Pansy. I went sailing.
(And don't forget the tornadoes—I believe there were 5+ touch-downs in WI.)
My favorite was "Tuileries," which starred Steve Buscemi
He's kinda funny-lookin'. More than most people, even.
so let me capsulize - hail could ruin car, seeks refuge in a mall garage, gets caffeine, talks with old friend, reads, drinks and eats, endless parade of french short form works, drives home....
and we don't get a picture? we don't see a chipmonk peeing, no half eaten bats with ants in their eyes....no fellini moments?
my cat is eating a lizard in they foyer with a knife and fork. the closet is inviting but cold. death, life, what is in my salad. die i must but you first. is this the best cheese on the counter. my sister my love.
I'd've had some cool pictures if it had hailed!
Sorry about the chipmunk urine though. That crossed the line.
Ann,
I took my gf to go see this on Wednesday, and despite my sci-fi, action and war film tastes found it to be as enjoyable as any film that I've seen this year.

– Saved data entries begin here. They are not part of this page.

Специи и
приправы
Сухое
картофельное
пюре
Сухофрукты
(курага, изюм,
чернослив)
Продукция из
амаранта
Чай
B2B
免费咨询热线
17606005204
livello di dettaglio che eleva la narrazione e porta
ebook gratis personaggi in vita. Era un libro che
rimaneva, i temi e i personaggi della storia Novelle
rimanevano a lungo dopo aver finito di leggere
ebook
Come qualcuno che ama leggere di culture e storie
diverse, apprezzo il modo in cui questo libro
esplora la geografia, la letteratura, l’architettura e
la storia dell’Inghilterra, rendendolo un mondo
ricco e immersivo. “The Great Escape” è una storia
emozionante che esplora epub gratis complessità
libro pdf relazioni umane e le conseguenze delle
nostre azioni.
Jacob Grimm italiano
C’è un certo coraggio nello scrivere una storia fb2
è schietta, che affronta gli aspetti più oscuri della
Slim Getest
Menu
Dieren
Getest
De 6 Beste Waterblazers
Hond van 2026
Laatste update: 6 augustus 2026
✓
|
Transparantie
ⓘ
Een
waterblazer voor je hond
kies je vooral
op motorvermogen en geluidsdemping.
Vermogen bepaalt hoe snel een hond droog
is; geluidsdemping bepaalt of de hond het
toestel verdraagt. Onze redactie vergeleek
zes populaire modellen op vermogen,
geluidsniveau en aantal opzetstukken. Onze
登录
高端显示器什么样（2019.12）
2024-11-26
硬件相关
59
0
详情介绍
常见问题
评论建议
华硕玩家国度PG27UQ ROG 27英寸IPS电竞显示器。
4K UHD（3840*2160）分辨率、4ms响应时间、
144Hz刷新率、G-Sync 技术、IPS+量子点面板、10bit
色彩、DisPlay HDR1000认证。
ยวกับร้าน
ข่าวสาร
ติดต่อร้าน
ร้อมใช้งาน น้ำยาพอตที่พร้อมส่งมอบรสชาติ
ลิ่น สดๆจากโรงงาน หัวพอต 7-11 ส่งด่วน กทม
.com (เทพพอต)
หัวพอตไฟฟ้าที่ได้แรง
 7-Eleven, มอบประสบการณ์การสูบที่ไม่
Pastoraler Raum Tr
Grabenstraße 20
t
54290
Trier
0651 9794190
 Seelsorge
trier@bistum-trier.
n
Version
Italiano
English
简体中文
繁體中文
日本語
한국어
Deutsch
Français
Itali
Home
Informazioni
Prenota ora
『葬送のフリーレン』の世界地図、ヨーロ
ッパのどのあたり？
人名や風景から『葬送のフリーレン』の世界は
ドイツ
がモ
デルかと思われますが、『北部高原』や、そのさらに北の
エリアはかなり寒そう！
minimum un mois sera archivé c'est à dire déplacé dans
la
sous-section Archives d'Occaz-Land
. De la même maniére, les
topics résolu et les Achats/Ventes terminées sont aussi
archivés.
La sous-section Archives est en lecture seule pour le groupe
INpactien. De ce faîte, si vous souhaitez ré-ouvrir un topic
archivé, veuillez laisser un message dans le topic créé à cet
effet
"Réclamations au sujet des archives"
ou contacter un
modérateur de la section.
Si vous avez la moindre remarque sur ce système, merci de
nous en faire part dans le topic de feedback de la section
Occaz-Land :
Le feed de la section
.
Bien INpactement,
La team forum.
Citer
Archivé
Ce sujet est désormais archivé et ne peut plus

I completely agree that the Elijah Wood/vampire take was easily the worst. I found Margo and her hilariously monotone basic-French piece to be the best film, while my gf thought that the feisty Gene Rowlands divorce film was better. "The Tuileries" was hilarious though I was rooting for that pee-shooting smug french kid to get his and Wes Craven's Oliver Wilde was about as unexpectedly good as it gets. Also, I'm pretty cynical generally, but I thought that piece on the young mother who had to take that excruciating ride to work and the lovesick murdered immigrant were as touching as anything that I've seen on film in years. Great movie.
You had a chance to see a hailstorm with 4" hailstones and you went to a movie instead? What would you do during a total solar eclipse...turn on the light and read a book?
Ann,
For what it's worth, I've found that I don't need my local weatherman anymore (for the most part) thanks to always-available radar imagery online.
Just bookmark your local radar-image-loop from the Nat'l Weather Service, and you can get a pretty good idea of which direction the storms are going and when severe weather is going to be hitting you.
Your region:
http://radar.weather.gov/radar.php?rid=mkx&product=N0R&overlay=11101111&loop=yes
I was looking at on-line stuff, including radar.
I would have liked to see the hail, but it kept not being there, for hours. I finally went to the movie to kill some more time before venturing home.